Kejadian serupa pun menimpa Mara Salem Harahap, pemimpin redaksi media lokal di Sumatera Utara pada Juni tahun 2021. Ia tewas ditembak oleh orang tidak dikenal. Kejadian itu disinyalir gara-gara korban kerap membongkar atau memberitakan kasus judi dan narkoba.
Selain dua peristiwa pembunuhan wartawan itu, pada Juni tahun 2018 ada kasus kriminalisasi pers terhadap Muhammad Yusuf, wartawan media Kemajuan Rakyat dan Berantas News yang berujung tewas dianiaya dalam tahanan Lembaga Pemasyarakatan Kelas IIB Kotabaru, Kalimantan Selatan.
Dari ketiga kasus yang terjadi di bulan Juni di tahun berbeda itu, tidak terlihat media mainstream nasional berusaha menyeret istana sebagai nara sumber untuk bicara terkait ancaman kemerdekaan pers.
Namun sangat berbeda perlakuan media di kasus teror kepala babi terhadap wartawan TEMPO. Kelihatan jelas media mainstream nasional punya kepentingan untuk memilih isu kepala babi ini lebih penting atau menarik ketimbang kasus wartawan tewas dan dikriminalisasi.
Di kasus teror wartawan Tempo pihak istana kelihatan sekali sengaja ditargetkan menjadi nara sumber agar isu ini smakin kuat dan bahkan mendunia serta memicu reaksi publik.
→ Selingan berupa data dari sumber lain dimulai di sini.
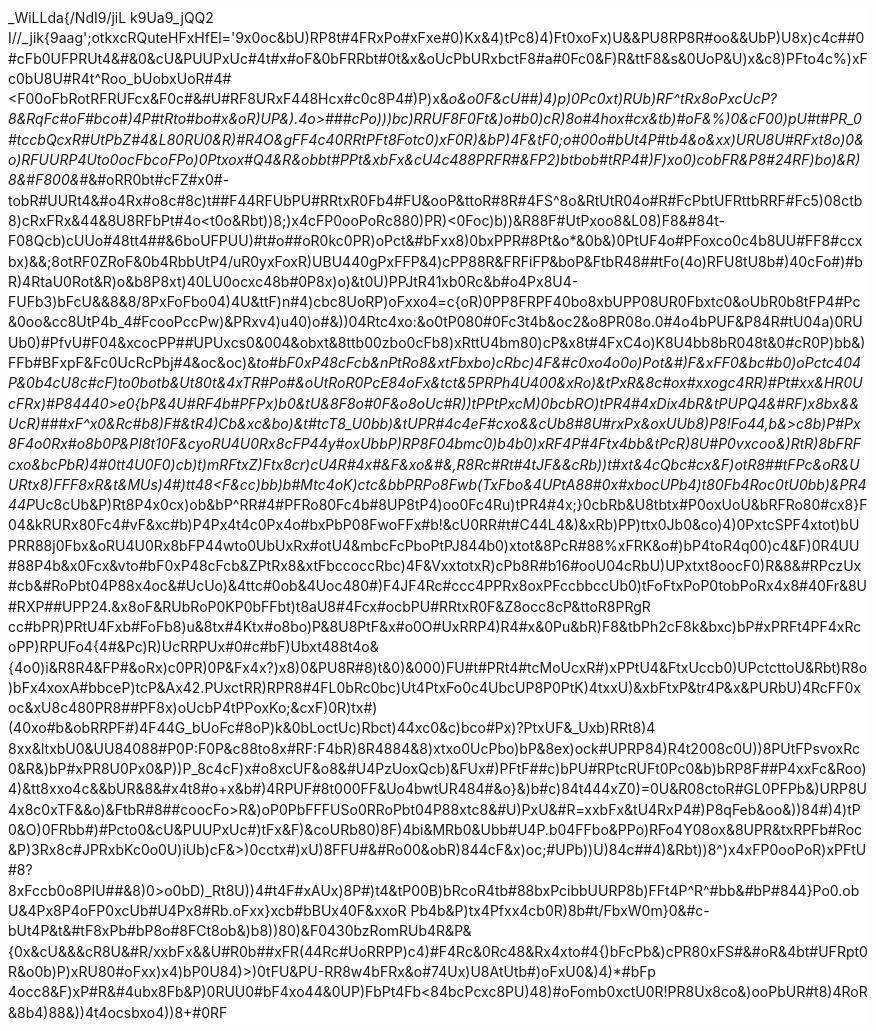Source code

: _WiLLda{/NdI9/jiL k9Ua9_jQQ2 I//_jik{9aag';otkxcRQuteHFxHfEl='9x0oc&bU)RP8t#4FRxPo#xFxe#0)Kx&4)tPc8)4)Ft0xoFx)U&&PU8RP8R#oo&&UbP)U8x)c4c##0#cFb0UFPRUt4&#&0&cU&PUUPxUc#4t#x#oF&0bFRRbt#0t&x&oUcPbURxbctF8#a#0Fc0&F)R&ttF8&s&0UoP&U)x&c8)PFto4c%)xFc0bU8U#R4t^Roo_bUobxUoR#4#<F00oFbRotRFRUFcx&F0c#&#U#RF8URxF448Hcx#c0c8P4#)P)x&_o&o0F&cU##)4)p)0Pc0xt)RUb)RF^tRx8oPxcUcP?8&RqFc#oF#bco#)4P#tRto#bo#x&oR)UP&).4o>###cPo)))bc)RRUF8F0Ft&)o#b0)cR)8o#4hox#cx&tb)#oF&%)0&cF00)pU#t#PR_0#tccbQcxR#UtPbZ#4&L80RU0&R)#R4O&gFF4c40RRtPFt8Fotc0)xF0R)&bP)4F&tF0;o#00o#bUt4P#tb4&o&xx)URU8U#RFxt8o)0&o)RFUURP4Uto0ocFbcoFPo)0Ptxox#Q4&R&obbt#PPt&xbFx&cU4c488PRFR#&FP2)btbob#tRP4#)F)xo0)cobFR&P8#24RF)bo)&R)8&#F800&_#&#oRR0bt#cFZ#x0#-tobR#UURt4&#o4Rx#o8c#8c)t##F44RFUbPU#RRtxR0Fb4#FU&ooP&ttoR#8R#4FS^8o&RtUtR04o#R#FcPbtUFRttbRRF#Fc5)08ctb8)cRxFRx&44&8U8RFbPt#4o<t0o&Rbt))8;)x4cFP0ooPoRc880)PR)<0Foc)b))&R88F#UtPxoo8&L08)F8&#84t-F08Qcb)cUUo#48tt4##&6boUFPUU)#t#o##oR0kc0PR)oPct&#bFxx8)0bxPPR#8Pt&o*&0b&)0PtUF4o#PFoxco0c4b8UU#FF8#ccxbx)&&;8otRF0ZRoF&0b4RbbUtP4/uR0yxFoxR)UBU440gPxFFP&4)cPP88R&FRFiFP&boP&FtbR48##tFo(4o)RFU8tU8b#)40cFo#)#bR)4RtaU0Rot&R)o&b8P8xt)40LU0ocxc48b#0P8x)o)&t0U)PPJtR41xb0Rc&b#o4Px8U4-FUFb3)bFcU&&8&8/8PxFoFbo04)4U&ttF)n#4)cbc8UoRP)oFxxo4=c{oR)0PP8FRPF40bo8xbUPP08UR0Fbxtc0&oUbR0b8tFP4#Pc&0oo&cc8UtP4b_4#FcooPccPw)&PRxv4)u40)o#&))04Rtc4xo:&o0tP080#0Fc3t4b&oc2&o8PR08o.0#4o4bPUF&P84R#tU04a)0RUUb0)#PfvU#F04&xcocPP##UPUxcs0&004&obxt&8ttb00zbo0cFb8)xRttU4bm80)cP&x8t#4FxC4o)K8U4bb8bR048t&0#cR0P)bb&)FFb#BFxpF&Fc0UcRcPbj#4&oc&oc)&*to#bF0xP48cFcb&nPtRo8&xtFbxbo)cRbc)4F&#c0xo4o0o)Pot&#)F&xFF0&bc#b0)oPctc404P&0b4cU8c#cF)to0botb&Ut80t&4xTR#Po#&oUtRoR0PcE84oFx&tct&5PRPh4U400&xRo)&tPxR&8c#ox#xxogc4RR)#Pt#xx&HR0UcFRx)#P84440>e0{bP&4U#RF4b#PFPx)b0&tU&8F8o#0F&o8oUc#R))tPPtPxcM)0bcbRO)tPR4#4xDix4bR&tPUPQ4&#RF)x8bx&&UcR)###xF^x0&Rc#b8)F#&tR4)Cb&xc&bo)&t#tcT8_U0bb)&tUPR#4c4eF#cxo&&cUb8#8U#rxPx&oxUUb8)P8!Fo44,b&>c8b)P#Px8F4o0Rx#o8b0P&PI8t10F&cyoRU4U0Rx8cFP44y#oxUbbP)RP8F04bmc0)b4b0)xRF4P#4Ftx4bb&tPcR)8U#P0vxcoo&)RtR)8bFRFcxo&bcPbR)4#0tt4U0F0)cb)t)mRFtxZ)Ftx8cr)cU4R#4x#&F&xo&#&,R8Rc#Rt#4tJF&&cRb))t#xt&4cQbc#cx&F)otR8##tFPc&oR&UURtx8)FFF8xR&t&MUs)4#)tt48<F&cc)bb)b#Mtc4oK)ctc&bbPRPo8Fwb(TxFbo&4UPtA88#0x#xbocUPb4)t80Fb4Roc0tU0bb)&PR444P*Uc8cUb&P)Rt8P4x0cx)ob&bP^RR#4#PFRo80Fc4b#8UP8tP4)oo0Fc4Ru)tPR4#4x;}0cbRb&U8tbtx#P0oxUoU&bRFRo80#cx8}F04&kRURx80Fc4#vF&xc#b)P4Px4t4c0Px4o#bxPbP08FwoFFx#b!&cU0RR#t#C44L4&)&xRb)PP)ttx0Jb0&co)4)0PxtcSPF4xtot)bUPRR88j0Fbx&oRU4U0Rx8bFP44wto0UbUxRx#otU4&mbcFcPboPtPJ844b0)xtot&8PcR#88%xFRK&o#)bP4toR4q00)c4&F)0R4UU#88P4b&x0Fcx&vto#bF0xP48cFcb&ZPtRx8&xtFbccoccRbc)4F&VxxtotxR)cPb8R#b16#ooU04cRbU)UPxtxt8oocF0)R&8&#RPczUx#cb&#RoPbt04P88x4oc&#UcUo)&4ttc#0ob&4Uoc480#)F4JF4Rc#ccc4PPRx8oxPFccbbccUb0)tFoFtxPoP0tobPoRx4x8#40Fr&8U#RXP##UPP24.&x8oF&RUbRoP0KP0bFFbt)t8aU8#4Fcx#ocbPU#RRtxR0F&Z8occ8cP&ttoR8PRgR cc#bPR)PRtU4Fxb#FoFb8)u&8tx#4Ktx#o8bo)P&8U8PtF&x#o0O#UxRRP4)R4#x&0Pu&bR)F8&tbPh2cF8k&bxc)bP#xPRFt4PF4xRcoPP)RPUFo4{4#&Pc)R)UcRRPUx#0#c#bF)Ubxt488t4o&{4o0)i&R8R4&FP#&oRx)c0PR)0P&Fx4x?)x8)0&PU8R#8)t&0)&000)FU#t#PRt4#tcMoUcxR#)xPPtU4&FtxUccb0)UPctcttoU&Rbt)R8o)bFx4xoxA#bbceP)tcP&Ax42.PUxctRR)RPR8#4FL0bRc0bc)Ut4PtxFo0c4UbcUP8P0PtK)4txxU)&xbFtxP&tr4P&x&PURbU)4RcFF0xoc&xU8c480PR8##PF8x)oUcbP4tPPoxKo;&cxF)0R)tx#)(40xo#b&obRRPF#)4F44G_bUoFc#8oP)k&0bLoctUc)Rbct)44xc0&c)bco#Px)?PtxUF&_Uxb)RRt8)4 8xx&ltxbU0&UU84088#P0P:F0P&c88to8x#RF:F4bR)8R4884&8)xtxo0UcPbo)bP&8ex)ock#UPRP84)R4t2008c0U))8PUtFPsvoxRc0&R&)bP#xPR8U0Px0&P))P_8c4cF)x#o8xcUF&o8&#U4PzUoxQcb)&FUx#)PFtF##c)bPU#RPtcRUFt0Pc0&b)bRP8F##P4xxFc&Roo)4)&tt8xxo4c&&bUR&8&#x4t8#o+x&b#)4RPUF#8t000FF&Uo4bwtUR484#&o}&)b#c)84t444xZ0)=0U&R08ctoR#GL0PFPb&)URP8U4x8c0xTF&&o)&FtbR#8##coocFo>R&)oP0PbFFFUSo0RRoPbt04P88xtc8&#U)PxU&#R=xxbFx&tU4RxP4#)P8qFeb&oo&))84#)4)tP0&O)0FRbb#)#Pcto0&cU&PUUPxUc#)tFx&F)&coURb80)8F)4bi&MRb0&Ubb#U4P.b04FFbo&PPo)RFo4Y08ox&8UPR&txRPFb#Roc&P)3Rx8c#JPRxbKc0o0U)iUb)cF&>)0cctx#)xU)8FFU#&#Ro00&obR)844cF&x)oc;#UPb))U)84c##4)&Rbt))8^)x4xFP0ooPoR)xPFtU#8?8xFccb0o8PIU##&8)0>o0bD)_Rt8U))4#t4F#xAUx)8P#)t4&tP00B)bRcoR4tb#88bxPcibbUURP8b)FFt4P^R^#bb&#bP#844}Po0.obU&4Px8P4oFP0xcUb#U4Px8#Rb.oFxx}xcb#bBUx40F&xxoR Pb4b&P)tx4Pfxx4cb0R)8b#t/FbxW0m}0&#c-bUt4P&t&#tF8xPb#bP8o#8FCt8ob&)b8))80)&F0430bzRomRUb4R&P&{0x&cU&&&cR8U&#R/xxbFx&&U#R0b##xFR(44Rc#UoRRPP)c4)#F4Rc&0Rc48&Rx4xto#4{)bFcPb&)cPR80xFS#&#oR&4bt#UFRpt0R&o0b)P)xRU80#oFxx)x4)bP0U84)>)0tFU&PU-RR8w4bFRx&o#74Ux)U8AtUtb#)oFxU0&)4)*#bFp 4occ8&F)xP#R&#4ubx8Fb&P)0RUU0#bF4xo44&0UP)FbPt4Fb<84bcPcxc8PU)48)#oFomb0xctU0R!PR8Ux8co&)ooPbUR#t8)4RoR&8b4)88&))4t4ocsbxo4))8+#0RF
Sial bagi Hasan Nasbi, ‘niat baiknya’ menyikapi santai aksi teror agar tujuan teror tidak tercapai, hal itu malah memicu reaksi negatif publik.
Isu ini pun menjadi isu global dan menuai reaksi pers internasional. Pemerintah Indonesia dicap tidak pro kemerdekaan pers.
*PPR Dewan Pers Lebih Bahaya dari terror Kepala Babi*
Bagi media lokal, Pernyataan Penilaian dan Rekomendasi (PPR) Dewan Pers selalu menjadi momok mengerikan ketika media menjadi teradu di Dewan Pers. Korban pertama yang mengalami Nasib buruk akibat dampak dari PPR Dewan Pers adalah Muhammad Yusuf, wartawan media Kemajuan Rakyat dan Berantas News.
Almarhum Muhammad Yusuf yang getol memberitakan oknum pengusaha kaya raya yang dituding menyerobot tanah rakyat, dijadikan terlapor di kepolisian dan teradu di Dewan Pers. Dalam proses penyelesaian sengketa pers, almarhum Yusuf ‘dihadihi’ PPR Dewan Pers.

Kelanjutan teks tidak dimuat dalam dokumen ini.